A linear regression model can be written and trained as a neural net, has a loss function, all of that. Most if not all ML problems can be formulated as modelling a probability distribution
That’s too reductive—ML models are statistical models. Statistical models have parameters, and in general cases, you choose the parameters with some kind of optimization algorithm.
If you play fast and loose with your definition of “ML”, you’ll end up defining it so that any statistical model is an ML model… in which case, why even bother using two different terms?
ML models are, broadly speaking, the more complicated ones with more parameters, where the behavior of the models is not really known without training. I’m sure you could nitpick to death any definition I give, but that’s fine.

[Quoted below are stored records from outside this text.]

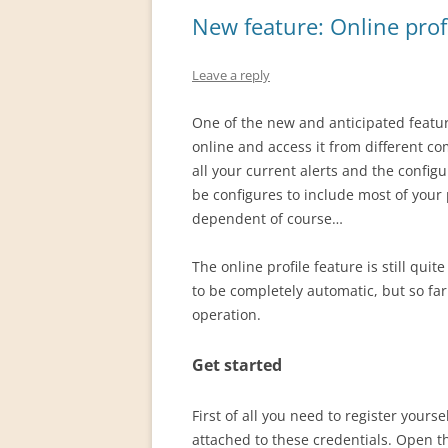
New feature: Online prof
Leave a reply
One of the new and anticipated feature
online and access it from different co
all your current alerts and the configu
be configures to include most of your
dependent of course…
The online profile feature is still qui
to be completely automatic, but so fa
operation.
Get started
First of all you need to register your
attached to these credentials. Open 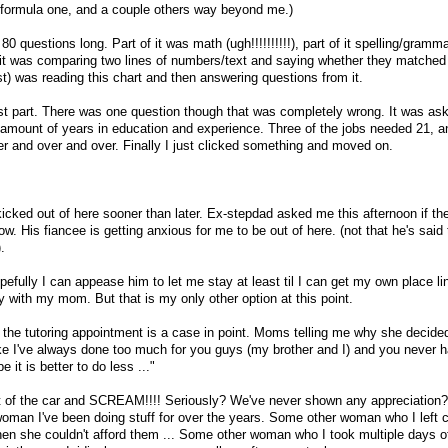
(a formula one, and a couple others way beyond me.)
80 questions long. Part of it was math (ugh!!!!!!!!!!), part of it spelling/gram
f it was comparing two lines of numbers/text and saying whether they matched 
gest) was reading this chart and then answering questions from it.
last part. There was one question though that was completely wrong. It was ask
 amount of years in education and experience. Three of the jobs needed 21, 
er and over and over. Finally I just clicked something and moved on.
 kicked out of here sooner than later. Ex-stepdad asked me this afternoon if t
. His fiancee is getting anxious for me to be out of here. (not that he's said 
.
hopefully I can appease him to let me stay at least til I can get my own place li
tay with my mom. But that is my only other option at this point.
er the tutoring appointment is a case in point. Moms telling me why she decide
 like I've always done too much for you guys (my brother and I) and you never
it is better to do less ..."
ut of the car and SCREAM!!!! Seriously? We've never shown any appreciation
man I've been doing stuff for over the years. Some other woman who I left 
en she couldn't afford them ... Some other woman who I took multiple days of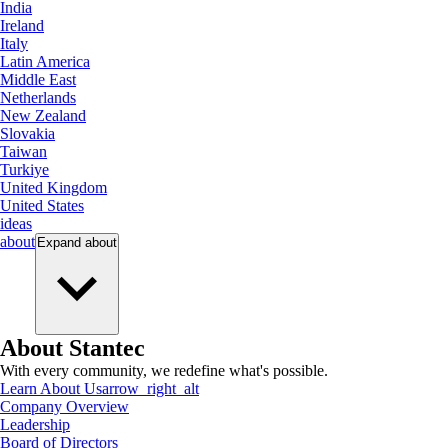
India
Ireland
Italy
Latin America
Middle East
Netherlands
New Zealand
Slovakia
Taiwan
Turkiye
United Kingdom
United States
ideas
about
Expand
about
About Stantec
With every community, we redefine what's possible.
Learn About Us
arrow_right_alt
Company Overview
Leadership
Board of Directors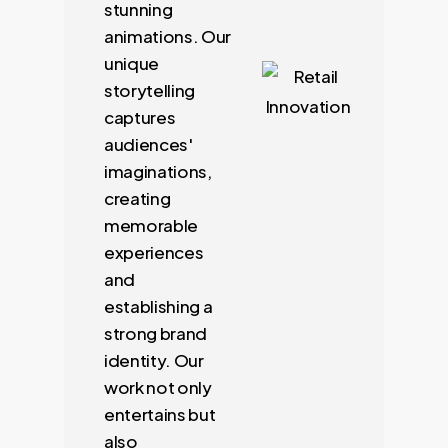
stunning
animations. Our
unique
storytelling
captures
audiences'
imaginations,
creating
memorable
experiences
and
establishing a
strong brand
identity. Our
work not only
entertains but
also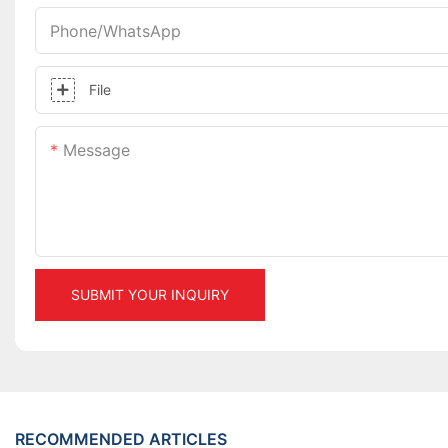
Phone/whatsApp
File
Message
SUBMIT YOUR INQUIRY
RECOMMENDED ARTICLES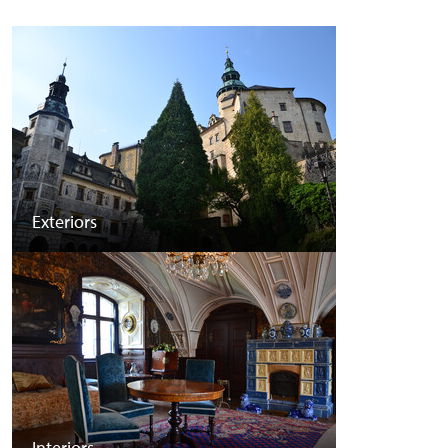
Exteriors
Interiors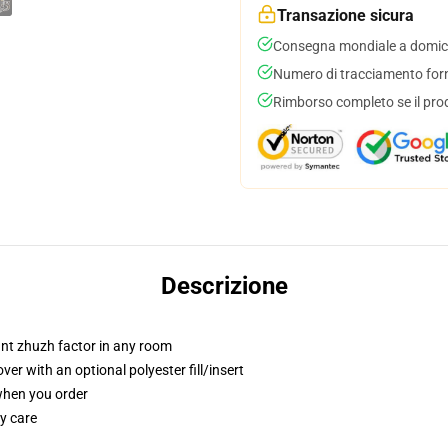
Transazione sicura
Consegna mondiale a domici
Numero di tracciamento forni
Rimborso completo se il pro
Descrizione
tant zhuzh factor in any room
r with an optional polyester fill/insert
 when you order
y care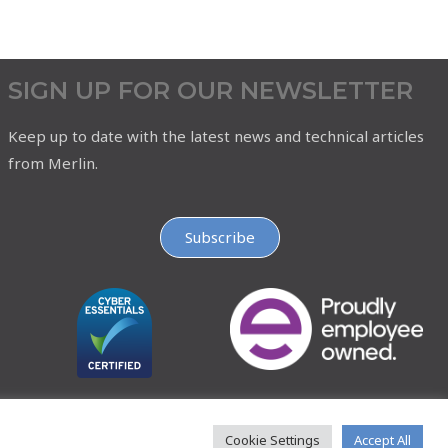
SIGN UP FOR OUR NEWSLETTER
Keep up to date with the latest news and technical articles
from Merlin.
Subscribe
Cookie Settings
Accept All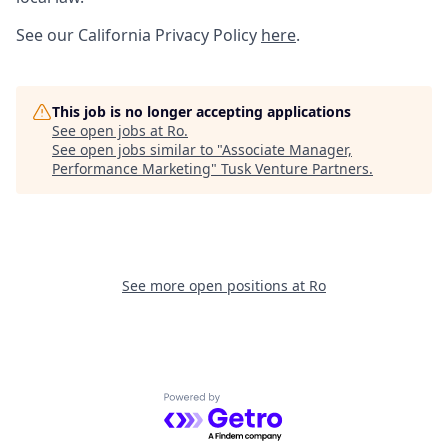
See our California Privacy Policy
here
.
This job is no longer accepting applications
See open jobs at
Ro
.
See open jobs similar to "
Associate Manager,
Performance Marketing
"
Tusk Venture Partners
.
See more open positions at
Ro
Powered by Getro.com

I am sure there are people teach data science classes who look at it in that "reductive" way.
From the viewpoint of engineering, scikit-learn provides the same interface to linear regression that it supplies to many other models. Huggingface provides an interface to models that is similar in a lot of ways but I think a 'regression' in that it doesn't provide the bare minimum of model selection facilities needed to reliably make calibrated models. There are many problems where you could use either linear regression or a much more complex model. When it comes to "not known without training" I'm not sure how much of that is the limit of what we know right now and how much is fundamental as in the problem of "we can't really know what a computer program with free loops with do" (Halting problem) or "we can't predict what side of the side Pluto is going to be on in 30 million years" (Deterministic chaos)
(The first industrial model trainer I built was a simultaneously over and under engineered mess like most things in this industry... I didn't appreciate scikit-learn's model selection facilities and even though the data sci's I worked with had a book understanding of them, they didn't really put them to work.)

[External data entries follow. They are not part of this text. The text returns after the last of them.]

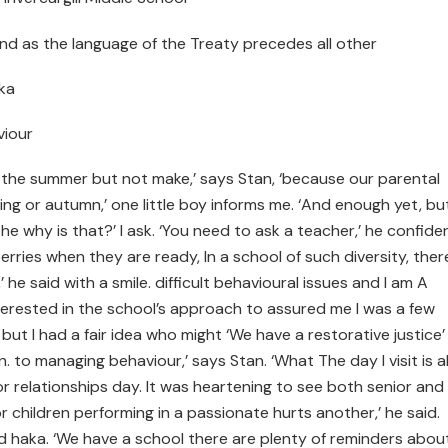
and as the language of the Treaty precedes all other
aka
viour
n the summer but not make,’ says Stan, ‘because our parental
ing or autumn,’ one little boy informs me. ‘And enough yet, bu
e why is that?’ I ask. ‘You need to ask a teacher,’ he confide
erries when they are ready, In a school of such diversity, ther
e said with a smile. difficult behavioural issues and I am A
terested in the school’s approach to assured me I was a few
 but I had a fair idea who might ‘We have a restorative justice’
. to managing behaviour,’ says Stan. ‘What The day I visit is a
r relationships day. It was heartening to see both senior and
children performing in a passionate hurts another,’ he said.
d haka. ‘We have a school there are plenty of reminders abou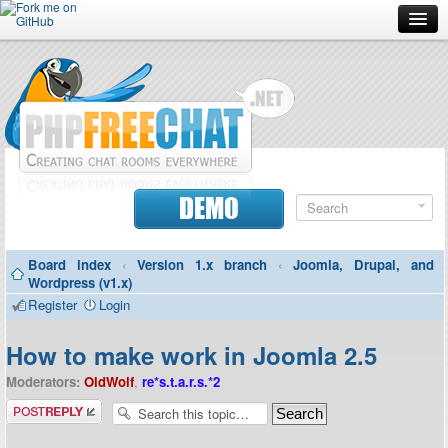
Forum
Doc
Screenshots
Download
DEMO
Donate
Board index
‹
Version 1.x branch
‹
Joomla, Drupal, and
Contributors
Wordpress (v1.x)
Register
Login
Contact
How to make work in Joomla 2.5
Moderators:
OldWolf
,
re*s.t.a.r.s.*2
Post a reply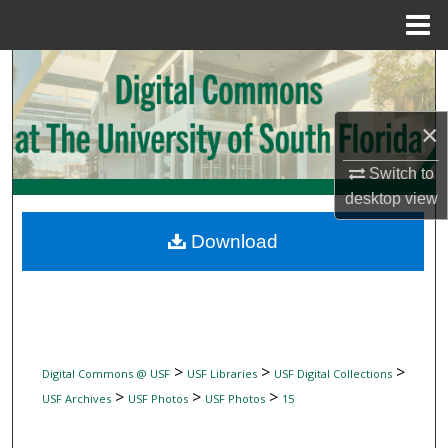
Menu
Home
Search
Browse Collections
×
My Account
Switch to
desktop
view
About
Download
Digital Commons Network™
>
>
>
Digital Commons @ USF
USF Libraries
USF Digital Collections
>
>
>
USF Archives
USF Photos
USF Photos
15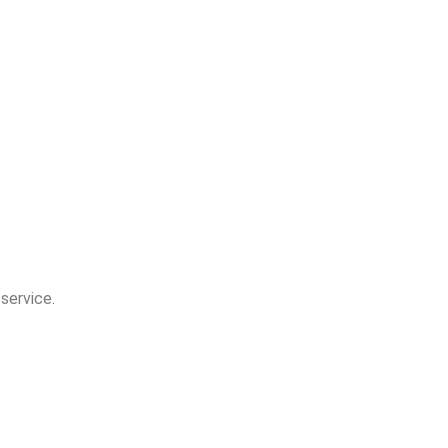
 service.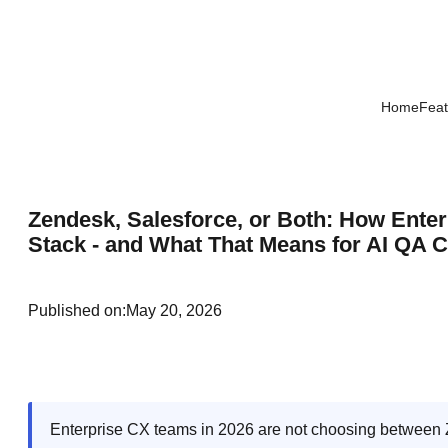
Home
Feat
Zendesk, Salesforce, or Both: How Ente
Stack - and What That Means for AI QA 
Published on:
May 20, 2026
Enterprise CX teams in 2026 are not choosing between 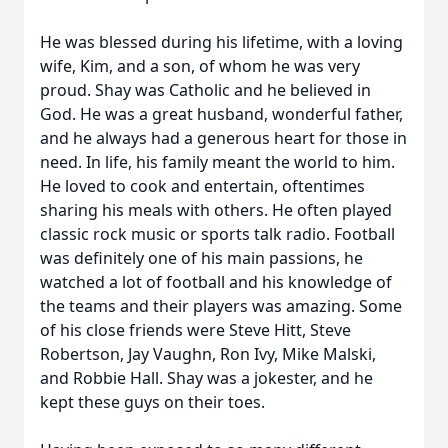
He was blessed during his lifetime, with a loving
wife, Kim, and a son, of whom he was very
proud. Shay was Catholic and he believed in
God. He was a great husband, wonderful father,
and he always had a generous heart for those in
need. In life, his family meant the world to him.
He loved to cook and entertain, oftentimes
sharing his meals with others. He often played
classic rock music or sports talk radio. Football
was definitely one of his main passions, he
watched a lot of football and his knowledge of
the teams and their players was amazing. Some
of his close friends were Steve Hitt, Steve
Robertson, Jay Vaughn, Ron Ivy, Mike Malski,
and Robbie Hall. Shay was a jokester, and he
kept these guys on their toes.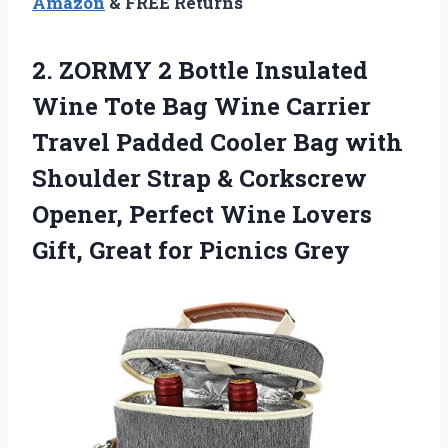
Amazon
& FREE Returns
2.
ZORMY 2 Bottle
Insulated
Wine Tote Bag Wine Carrier
Travel Padded Cooler Bag with
Shoulder Strap & Corkscrew
Opener, Perfect Wine Lovers
Gift, Great for Picnics Grey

There’s a pedagogical reason to teach things with a kind of reductive definition. It makes a lot of sense.
I remember getting cornered by somebody in a statistics class and interrogated about whether I thought neural networks were statistical techniques. In that situation I’ll only answer yes, they are statistical techniques. As far as I can tell, a big chunk of what we do with machine learning is create complicated models with a large number of parameters. We’re not creating something other than statistical models. We just draw a kind of cultural line between traditional statistics and machine learning techniques.
Now that I think about it, maybe if you asked me about the line between traditional statistics and machine learning, I would say that in traditional statistics, you can understand the parameters.
> in traditional statistics, you can understand the parameters.
I also think that this is the key differentiator between ML and stats.
Statistical models can be understood formally, which means that not only we know how each parameter affects the predictions, we also know what their estimation uncertainties are, under which assumptions, and how to check that these assumptions are satisfied. Usually, we value these models not only because they're predictive but also because they're interpretable.
In ML there is neither the luxury nor the interest in doing this, all we want is something that predicts as well as possible.
So the difference is not the model itself but what you want to get out of it.
I've heard professors call ML a form of applied statistics, and I think it's fair to call ML a subfield of statistics that deals with automatically generating statistical models with computers.
I'm questioning the association of a single maximum likelihood parameter estimation via analytical optimization as ML, because it does not invole any methods beyond calculus and no models other than the system itself, whose parameters we are estimating.
Perhaps I'm wrong, but the power of NN is in an unknown intermediate representation between the data (measurements in estimation) and the prediction. EKF has no such black box.
Which now that I've written it agrees with top level comment so I rescind my question.